Britain Calls for Global Approach to Curb Pollution
UK: November 2, 2005


LONDON - Britain called on Tuesday for a broad international agreement to curb pollution amid signs that natural disasters may be linked to global warming.

 


Energy ministers from 20 countries held informal talks in London to discuss how to tackle climate change through technology and persuade big polluters the United States, India and China to become involved in the fight.

"Today's dialogue has succeeded in reinforcing the need for international partnerships and cooperation in tackling the reality of climate change," Margaret Beckett, Britain's Environment, Food and Rural Affairs Secretary, said in a statement.

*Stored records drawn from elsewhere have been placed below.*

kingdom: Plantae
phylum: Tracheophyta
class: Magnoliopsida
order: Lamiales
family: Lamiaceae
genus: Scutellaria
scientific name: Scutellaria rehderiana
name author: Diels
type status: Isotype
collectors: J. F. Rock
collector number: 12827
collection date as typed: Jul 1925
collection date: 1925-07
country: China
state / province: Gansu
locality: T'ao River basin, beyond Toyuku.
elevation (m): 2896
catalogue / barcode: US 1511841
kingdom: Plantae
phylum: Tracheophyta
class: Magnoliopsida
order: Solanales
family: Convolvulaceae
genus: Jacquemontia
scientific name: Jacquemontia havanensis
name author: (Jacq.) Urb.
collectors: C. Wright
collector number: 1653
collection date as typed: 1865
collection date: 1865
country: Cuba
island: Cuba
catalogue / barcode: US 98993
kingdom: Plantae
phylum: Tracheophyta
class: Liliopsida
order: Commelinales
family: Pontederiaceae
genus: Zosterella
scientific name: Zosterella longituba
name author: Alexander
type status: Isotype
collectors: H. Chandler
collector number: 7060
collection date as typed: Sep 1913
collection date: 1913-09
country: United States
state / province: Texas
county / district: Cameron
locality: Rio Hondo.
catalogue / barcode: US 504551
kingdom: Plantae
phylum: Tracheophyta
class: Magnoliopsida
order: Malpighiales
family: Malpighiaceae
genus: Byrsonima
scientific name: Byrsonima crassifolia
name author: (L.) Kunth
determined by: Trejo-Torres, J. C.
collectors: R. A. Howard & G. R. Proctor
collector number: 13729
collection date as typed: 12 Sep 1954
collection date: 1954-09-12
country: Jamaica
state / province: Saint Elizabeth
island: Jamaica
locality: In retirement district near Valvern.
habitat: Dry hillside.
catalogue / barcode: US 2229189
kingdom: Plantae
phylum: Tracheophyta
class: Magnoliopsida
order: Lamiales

A final joint communique said the ministers had agreed to work toward using cleaner energy, such as technology to capture and store carbon emissions from coal-fired power stations.

They said they would try to find ways to encourage the private sector to invest in low carbon technology with the help of the World Bank.

Mexico will host the next round of talks in 2006, Beckett said.

Many scientists blame the rapid increase in greenhouse gas emissions, especially CO2, in the last century for causing global warming whose worst effects could include rising seas levels and flooding.

The United States, which did not sign the Kyoto Protocol on climate change, saw its Gulf Coast battered by a record number of hurricanes this year.

Britain wants to achieve a consensus on how to move beyond the Kyoto treaty, which does not cover developing countries such as India and China whose carbon dioxide emissions are soaring as their economies expand.

"It is clear that for China and India the priority is (economic) development," Beckett earlier told a news briefing.

Tuesday's summit brought the G8 group of industrialised nations alongside major developing countries, including India and China. It was the first meeting after an agreement at the July G8 summit, which stressed climate-friendly technologies.

Tuesday's meeting came ahead of a major United Nations climate change summit in Montreal set for later this month. At that summit, officials from 150 countries will discuss how to take Kyoto beyond 2012, when the pact's first phase ends.

The International Energy Agency, the industrialised countries' energy watchdog, has called for urgent measures to cut greenhouse gas emissions, 80 percent of which come from energy use.

But world carbon dioxide emissions are forecast to soar 60 percent by 2030, mainly due to a rise in pollution from developing countries building hundreds of dirty coal-fired power stations to power fast-growing economies.

Growth in China and India will largely be powered by coal, relatively cheap and readily available but a major source of CO2. New clean coal technology could cut emissions, however.

The European Union this year launched a carbon dioxide emissions trading scheme under which companies have to reduce their pollution and can trade carbon credits in a new market.

The scheme, the world's first international emissions market, is likely to be expanded to include aviation.

Britain will meet its Kyoto target on reducing CO2 pollution but is likely to miss more ambitious domestic goals. The country's CO2 emissions have risen in recent years after falling sharply in the 1990s when new gas-fired power stations were built to replace more-polluting coal ones.